_PROVIDED DATA_
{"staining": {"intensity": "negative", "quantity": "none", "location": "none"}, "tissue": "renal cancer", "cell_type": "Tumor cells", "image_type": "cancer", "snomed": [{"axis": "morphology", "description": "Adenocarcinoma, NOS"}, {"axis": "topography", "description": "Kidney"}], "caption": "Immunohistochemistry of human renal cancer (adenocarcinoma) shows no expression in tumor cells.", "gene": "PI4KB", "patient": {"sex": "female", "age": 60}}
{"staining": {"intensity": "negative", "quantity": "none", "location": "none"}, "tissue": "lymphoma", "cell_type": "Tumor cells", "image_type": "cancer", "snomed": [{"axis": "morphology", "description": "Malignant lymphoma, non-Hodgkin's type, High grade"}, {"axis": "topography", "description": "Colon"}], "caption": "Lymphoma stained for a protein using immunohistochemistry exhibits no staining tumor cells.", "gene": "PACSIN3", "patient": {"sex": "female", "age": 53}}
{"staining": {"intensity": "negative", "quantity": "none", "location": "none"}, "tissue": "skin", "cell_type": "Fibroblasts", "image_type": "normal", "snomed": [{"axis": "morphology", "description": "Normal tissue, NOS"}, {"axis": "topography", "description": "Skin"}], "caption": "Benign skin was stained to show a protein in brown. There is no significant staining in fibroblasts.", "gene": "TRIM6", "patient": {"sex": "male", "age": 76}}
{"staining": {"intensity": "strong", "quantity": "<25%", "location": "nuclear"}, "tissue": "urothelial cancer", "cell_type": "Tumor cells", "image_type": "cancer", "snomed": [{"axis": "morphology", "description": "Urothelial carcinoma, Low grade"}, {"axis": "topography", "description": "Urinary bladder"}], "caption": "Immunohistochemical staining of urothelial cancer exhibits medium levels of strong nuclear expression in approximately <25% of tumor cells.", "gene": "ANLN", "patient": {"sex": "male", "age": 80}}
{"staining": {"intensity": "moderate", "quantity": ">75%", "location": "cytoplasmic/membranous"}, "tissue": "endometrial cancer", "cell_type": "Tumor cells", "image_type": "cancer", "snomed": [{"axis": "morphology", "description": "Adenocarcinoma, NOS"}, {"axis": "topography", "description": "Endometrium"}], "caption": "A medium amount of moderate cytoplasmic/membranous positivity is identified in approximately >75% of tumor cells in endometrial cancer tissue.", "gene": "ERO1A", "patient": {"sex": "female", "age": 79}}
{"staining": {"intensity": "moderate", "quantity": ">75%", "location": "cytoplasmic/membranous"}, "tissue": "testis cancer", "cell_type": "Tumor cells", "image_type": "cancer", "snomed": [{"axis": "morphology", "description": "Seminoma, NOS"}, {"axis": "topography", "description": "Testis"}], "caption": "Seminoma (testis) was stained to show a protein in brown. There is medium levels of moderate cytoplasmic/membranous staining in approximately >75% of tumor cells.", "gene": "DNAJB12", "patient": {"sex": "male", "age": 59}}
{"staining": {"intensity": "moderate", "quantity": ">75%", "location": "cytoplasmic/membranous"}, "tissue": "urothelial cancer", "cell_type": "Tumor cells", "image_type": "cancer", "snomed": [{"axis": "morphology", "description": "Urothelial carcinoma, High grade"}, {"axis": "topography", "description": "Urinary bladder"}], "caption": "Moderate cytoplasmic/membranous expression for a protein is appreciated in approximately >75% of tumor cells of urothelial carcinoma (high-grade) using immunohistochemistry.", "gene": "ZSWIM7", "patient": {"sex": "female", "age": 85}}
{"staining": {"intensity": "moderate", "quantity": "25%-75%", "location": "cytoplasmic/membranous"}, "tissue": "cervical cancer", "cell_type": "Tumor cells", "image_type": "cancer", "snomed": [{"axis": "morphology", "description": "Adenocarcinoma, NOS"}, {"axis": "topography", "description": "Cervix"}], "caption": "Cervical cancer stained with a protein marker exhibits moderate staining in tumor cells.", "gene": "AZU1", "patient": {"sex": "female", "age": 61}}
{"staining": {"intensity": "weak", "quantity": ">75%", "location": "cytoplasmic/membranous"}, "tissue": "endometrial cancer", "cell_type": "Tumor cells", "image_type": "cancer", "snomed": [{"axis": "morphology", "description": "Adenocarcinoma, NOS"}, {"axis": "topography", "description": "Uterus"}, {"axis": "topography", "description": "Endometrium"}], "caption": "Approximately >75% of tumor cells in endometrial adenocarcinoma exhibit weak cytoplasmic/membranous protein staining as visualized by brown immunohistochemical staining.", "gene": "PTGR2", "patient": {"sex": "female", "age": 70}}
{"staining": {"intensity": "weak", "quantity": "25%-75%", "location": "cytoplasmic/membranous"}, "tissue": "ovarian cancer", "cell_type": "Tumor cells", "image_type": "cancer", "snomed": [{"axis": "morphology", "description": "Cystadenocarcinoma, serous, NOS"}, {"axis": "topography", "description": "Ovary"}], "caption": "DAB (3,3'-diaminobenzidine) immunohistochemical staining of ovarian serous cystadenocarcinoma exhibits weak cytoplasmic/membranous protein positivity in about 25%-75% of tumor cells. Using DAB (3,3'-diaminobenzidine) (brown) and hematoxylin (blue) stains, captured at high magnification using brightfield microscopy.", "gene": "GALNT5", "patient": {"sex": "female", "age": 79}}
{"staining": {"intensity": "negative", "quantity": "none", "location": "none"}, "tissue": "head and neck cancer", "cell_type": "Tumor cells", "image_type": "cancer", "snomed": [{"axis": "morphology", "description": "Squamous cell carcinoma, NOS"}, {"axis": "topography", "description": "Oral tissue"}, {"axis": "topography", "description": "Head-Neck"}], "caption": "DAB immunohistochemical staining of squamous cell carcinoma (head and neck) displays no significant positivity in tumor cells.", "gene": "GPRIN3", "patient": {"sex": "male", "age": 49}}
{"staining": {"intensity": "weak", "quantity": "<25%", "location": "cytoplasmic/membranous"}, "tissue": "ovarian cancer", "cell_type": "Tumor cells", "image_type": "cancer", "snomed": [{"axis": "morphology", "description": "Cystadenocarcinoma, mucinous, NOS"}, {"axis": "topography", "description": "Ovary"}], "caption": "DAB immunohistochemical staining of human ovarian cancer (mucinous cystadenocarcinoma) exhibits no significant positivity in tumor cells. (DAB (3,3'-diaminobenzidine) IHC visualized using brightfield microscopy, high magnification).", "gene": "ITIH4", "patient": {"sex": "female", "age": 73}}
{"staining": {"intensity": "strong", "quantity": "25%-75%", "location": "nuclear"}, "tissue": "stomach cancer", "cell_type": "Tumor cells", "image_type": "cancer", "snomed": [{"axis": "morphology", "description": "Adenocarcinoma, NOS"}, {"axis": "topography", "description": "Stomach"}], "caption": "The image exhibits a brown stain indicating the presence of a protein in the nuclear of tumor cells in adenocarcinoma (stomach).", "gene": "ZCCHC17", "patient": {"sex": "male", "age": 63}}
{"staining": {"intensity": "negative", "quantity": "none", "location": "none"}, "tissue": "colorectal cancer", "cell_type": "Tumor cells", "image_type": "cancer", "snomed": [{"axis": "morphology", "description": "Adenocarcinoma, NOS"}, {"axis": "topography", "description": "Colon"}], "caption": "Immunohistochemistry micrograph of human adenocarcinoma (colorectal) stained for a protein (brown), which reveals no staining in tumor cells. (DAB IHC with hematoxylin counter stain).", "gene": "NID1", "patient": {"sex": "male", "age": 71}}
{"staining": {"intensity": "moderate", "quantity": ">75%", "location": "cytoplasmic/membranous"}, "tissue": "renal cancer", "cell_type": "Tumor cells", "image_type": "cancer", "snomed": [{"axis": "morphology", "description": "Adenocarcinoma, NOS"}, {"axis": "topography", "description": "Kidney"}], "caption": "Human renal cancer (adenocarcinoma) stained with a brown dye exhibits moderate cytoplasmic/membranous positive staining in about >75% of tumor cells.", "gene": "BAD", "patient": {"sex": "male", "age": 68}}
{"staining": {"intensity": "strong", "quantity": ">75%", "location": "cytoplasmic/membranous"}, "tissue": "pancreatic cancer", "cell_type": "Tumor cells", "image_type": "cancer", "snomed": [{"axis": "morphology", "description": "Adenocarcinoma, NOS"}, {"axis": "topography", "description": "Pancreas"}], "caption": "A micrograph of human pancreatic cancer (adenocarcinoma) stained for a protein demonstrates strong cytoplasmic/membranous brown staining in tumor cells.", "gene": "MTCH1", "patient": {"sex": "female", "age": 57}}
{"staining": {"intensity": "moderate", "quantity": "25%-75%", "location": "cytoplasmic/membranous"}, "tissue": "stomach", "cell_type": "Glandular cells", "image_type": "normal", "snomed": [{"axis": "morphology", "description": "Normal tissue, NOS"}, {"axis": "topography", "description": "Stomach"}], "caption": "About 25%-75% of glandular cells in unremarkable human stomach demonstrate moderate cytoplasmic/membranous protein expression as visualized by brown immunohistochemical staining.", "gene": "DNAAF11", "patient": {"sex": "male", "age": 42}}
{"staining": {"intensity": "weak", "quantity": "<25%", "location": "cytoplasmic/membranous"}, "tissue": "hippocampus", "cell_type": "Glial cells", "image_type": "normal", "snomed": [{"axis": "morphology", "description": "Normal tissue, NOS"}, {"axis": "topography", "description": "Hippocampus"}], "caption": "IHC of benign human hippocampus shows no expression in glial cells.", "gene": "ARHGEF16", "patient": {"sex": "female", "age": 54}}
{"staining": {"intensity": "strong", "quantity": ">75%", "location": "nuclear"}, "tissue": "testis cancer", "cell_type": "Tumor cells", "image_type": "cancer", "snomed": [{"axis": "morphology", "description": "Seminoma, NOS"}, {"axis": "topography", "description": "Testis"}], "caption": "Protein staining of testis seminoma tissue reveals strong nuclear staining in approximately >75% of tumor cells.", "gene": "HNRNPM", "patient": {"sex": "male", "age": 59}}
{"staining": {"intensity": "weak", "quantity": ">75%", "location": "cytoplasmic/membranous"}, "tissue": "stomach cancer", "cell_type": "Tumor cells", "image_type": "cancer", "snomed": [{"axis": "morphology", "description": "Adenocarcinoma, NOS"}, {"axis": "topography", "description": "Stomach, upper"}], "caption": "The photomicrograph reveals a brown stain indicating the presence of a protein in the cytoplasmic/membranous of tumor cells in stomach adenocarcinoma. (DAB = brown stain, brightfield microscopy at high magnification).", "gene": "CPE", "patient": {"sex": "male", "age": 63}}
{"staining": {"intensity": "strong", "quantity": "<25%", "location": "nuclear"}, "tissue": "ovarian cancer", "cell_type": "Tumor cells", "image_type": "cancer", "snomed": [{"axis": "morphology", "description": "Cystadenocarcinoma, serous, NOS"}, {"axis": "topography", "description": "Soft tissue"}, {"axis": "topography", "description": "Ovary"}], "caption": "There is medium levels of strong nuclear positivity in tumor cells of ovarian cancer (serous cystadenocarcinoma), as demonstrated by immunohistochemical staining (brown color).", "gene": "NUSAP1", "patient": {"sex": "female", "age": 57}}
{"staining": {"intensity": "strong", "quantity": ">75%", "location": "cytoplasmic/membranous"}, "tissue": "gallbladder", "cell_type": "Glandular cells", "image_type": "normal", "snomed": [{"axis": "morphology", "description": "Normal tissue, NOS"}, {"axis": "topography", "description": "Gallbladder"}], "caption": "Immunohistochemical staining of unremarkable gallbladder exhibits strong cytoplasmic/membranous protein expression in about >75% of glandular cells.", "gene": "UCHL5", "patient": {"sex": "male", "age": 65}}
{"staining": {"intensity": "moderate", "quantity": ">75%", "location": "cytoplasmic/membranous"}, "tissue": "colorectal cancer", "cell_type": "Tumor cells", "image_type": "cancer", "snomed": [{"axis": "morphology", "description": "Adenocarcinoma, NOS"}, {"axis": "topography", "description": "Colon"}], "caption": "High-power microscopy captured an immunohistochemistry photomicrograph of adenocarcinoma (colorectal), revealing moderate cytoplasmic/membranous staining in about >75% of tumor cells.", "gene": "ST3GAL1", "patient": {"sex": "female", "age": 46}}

_THE TASK_
Leave out every line above except those from the line with "skin was stained" up to and including the line with "staining of urothelial", and copy those exactly.

_COMPLETED EXERCISE_
{"staining": {"intensity": "negative", "quantity": "none", "location": "none"}, "tissue": "skin", "cell_type": "Fibroblasts", "image_type": "normal", "snomed": [{"axis": "morphology", "description": "Normal tissue, NOS"}, {"axis": "topography", "description": "Skin"}], "caption": "Benign skin was stained to show a protein in brown. There is no significant staining in fibroblasts.", "gene": "TRIM6", "patient": {"sex": "male", "age": 76}}
{"staining": {"intensity": "strong", "quantity": "<25%", "location": "nuclear"}, "tissue": "urothelial cancer", "cell_type": "Tumor cells", "image_type": "cancer", "snomed": [{"axis": "morphology", "description": "Urothelial carcinoma, Low grade"}, {"axis": "topography", "description": "Urinary bladder"}], "caption": "Immunohistochemical staining of urothelial cancer exhibits medium levels of strong nuclear expression in approximately <25% of tumor cells.", "gene": "ANLN", "patient": {"sex": "male", "age": 80}}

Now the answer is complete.